DESCRIPTION OF THE TASK: Count the lines in the entries below that contain the word "care", and give only that number.

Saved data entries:
-*-

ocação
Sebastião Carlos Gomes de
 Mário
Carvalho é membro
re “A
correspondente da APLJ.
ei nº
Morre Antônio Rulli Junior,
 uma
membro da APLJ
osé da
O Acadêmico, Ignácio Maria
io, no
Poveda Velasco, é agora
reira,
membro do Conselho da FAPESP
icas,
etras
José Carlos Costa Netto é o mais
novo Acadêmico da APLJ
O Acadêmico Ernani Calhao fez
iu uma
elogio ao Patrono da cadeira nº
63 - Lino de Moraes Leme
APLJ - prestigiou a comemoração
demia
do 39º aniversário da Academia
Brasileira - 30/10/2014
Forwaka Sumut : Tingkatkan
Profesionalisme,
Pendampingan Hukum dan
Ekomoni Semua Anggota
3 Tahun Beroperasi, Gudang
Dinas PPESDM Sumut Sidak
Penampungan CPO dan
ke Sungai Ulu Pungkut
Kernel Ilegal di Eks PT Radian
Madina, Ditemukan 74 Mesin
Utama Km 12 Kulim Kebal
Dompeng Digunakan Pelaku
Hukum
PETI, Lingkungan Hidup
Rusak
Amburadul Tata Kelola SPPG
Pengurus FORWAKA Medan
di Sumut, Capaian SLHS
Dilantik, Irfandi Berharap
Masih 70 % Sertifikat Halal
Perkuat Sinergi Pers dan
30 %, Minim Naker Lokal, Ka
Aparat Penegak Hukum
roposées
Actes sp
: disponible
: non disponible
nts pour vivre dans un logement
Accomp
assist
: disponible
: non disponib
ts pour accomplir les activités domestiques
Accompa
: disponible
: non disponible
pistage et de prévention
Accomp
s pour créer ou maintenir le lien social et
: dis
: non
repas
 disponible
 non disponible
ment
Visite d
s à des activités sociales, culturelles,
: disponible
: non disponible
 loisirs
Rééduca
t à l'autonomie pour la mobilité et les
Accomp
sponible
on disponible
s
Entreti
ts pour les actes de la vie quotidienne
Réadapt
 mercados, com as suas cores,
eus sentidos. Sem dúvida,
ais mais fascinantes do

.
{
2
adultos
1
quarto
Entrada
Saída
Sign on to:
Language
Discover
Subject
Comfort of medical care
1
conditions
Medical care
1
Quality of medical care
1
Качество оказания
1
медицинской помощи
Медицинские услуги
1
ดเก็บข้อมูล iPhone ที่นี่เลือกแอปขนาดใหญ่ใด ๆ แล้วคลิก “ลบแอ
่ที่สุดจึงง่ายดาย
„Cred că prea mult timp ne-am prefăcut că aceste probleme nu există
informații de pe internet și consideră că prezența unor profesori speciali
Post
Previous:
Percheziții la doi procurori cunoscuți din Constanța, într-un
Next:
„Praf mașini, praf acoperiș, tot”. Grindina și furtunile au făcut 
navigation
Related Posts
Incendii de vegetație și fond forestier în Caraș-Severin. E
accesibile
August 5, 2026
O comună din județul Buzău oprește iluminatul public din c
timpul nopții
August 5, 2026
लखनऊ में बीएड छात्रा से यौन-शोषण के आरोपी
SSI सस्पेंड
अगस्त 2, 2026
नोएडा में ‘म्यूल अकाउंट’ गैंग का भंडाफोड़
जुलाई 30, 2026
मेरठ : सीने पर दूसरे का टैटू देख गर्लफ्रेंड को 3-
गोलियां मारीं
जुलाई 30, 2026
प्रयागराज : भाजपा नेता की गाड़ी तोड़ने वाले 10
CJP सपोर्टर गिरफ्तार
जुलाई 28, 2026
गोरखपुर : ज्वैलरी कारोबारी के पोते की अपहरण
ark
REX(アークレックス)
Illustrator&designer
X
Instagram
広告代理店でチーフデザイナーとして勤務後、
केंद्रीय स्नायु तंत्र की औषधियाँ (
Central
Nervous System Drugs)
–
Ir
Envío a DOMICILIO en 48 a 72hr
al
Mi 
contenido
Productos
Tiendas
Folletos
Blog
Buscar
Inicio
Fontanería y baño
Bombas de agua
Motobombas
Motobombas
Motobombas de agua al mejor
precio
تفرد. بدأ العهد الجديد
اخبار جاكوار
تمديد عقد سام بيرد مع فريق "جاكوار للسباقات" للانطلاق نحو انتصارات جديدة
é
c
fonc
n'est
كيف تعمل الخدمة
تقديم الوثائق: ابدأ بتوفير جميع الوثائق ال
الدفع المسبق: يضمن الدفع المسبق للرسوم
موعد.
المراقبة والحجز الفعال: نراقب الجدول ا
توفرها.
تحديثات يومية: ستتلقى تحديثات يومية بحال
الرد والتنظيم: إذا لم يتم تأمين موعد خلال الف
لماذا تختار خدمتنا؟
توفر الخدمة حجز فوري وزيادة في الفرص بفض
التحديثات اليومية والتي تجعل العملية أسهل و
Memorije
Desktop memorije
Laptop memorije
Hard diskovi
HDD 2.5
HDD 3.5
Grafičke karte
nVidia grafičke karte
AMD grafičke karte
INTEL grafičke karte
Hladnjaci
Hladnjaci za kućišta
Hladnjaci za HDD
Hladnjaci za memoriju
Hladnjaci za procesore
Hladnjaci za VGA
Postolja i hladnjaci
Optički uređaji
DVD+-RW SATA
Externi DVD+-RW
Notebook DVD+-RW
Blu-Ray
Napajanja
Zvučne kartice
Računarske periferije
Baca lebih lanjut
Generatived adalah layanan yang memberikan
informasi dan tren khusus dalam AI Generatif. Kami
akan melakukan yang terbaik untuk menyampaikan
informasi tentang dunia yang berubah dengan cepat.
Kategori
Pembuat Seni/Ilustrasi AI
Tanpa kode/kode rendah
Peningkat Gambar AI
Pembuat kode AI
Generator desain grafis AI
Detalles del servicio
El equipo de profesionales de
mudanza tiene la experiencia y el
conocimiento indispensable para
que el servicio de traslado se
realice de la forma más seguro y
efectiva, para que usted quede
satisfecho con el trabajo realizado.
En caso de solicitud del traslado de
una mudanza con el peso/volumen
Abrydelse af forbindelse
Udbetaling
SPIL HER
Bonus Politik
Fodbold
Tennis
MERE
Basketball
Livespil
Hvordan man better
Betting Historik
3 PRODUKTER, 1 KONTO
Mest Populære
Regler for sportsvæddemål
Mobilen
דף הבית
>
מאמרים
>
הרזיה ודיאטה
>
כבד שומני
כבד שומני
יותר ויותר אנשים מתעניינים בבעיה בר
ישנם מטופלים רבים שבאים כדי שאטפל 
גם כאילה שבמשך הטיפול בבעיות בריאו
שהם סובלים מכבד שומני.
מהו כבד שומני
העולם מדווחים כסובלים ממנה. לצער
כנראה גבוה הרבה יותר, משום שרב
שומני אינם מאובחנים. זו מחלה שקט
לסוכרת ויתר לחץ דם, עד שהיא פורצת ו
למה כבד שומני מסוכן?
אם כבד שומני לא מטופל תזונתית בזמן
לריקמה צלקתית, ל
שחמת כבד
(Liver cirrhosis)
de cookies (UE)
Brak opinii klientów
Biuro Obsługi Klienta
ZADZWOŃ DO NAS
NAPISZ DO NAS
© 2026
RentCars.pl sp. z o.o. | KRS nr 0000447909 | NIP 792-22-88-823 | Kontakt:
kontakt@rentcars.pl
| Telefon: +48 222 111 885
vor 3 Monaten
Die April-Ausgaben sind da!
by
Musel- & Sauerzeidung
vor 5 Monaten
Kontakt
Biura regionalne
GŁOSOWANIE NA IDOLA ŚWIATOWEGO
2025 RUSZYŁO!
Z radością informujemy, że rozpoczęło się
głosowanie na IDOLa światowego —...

-*-

OUTPUT FOR THIS TASK: 3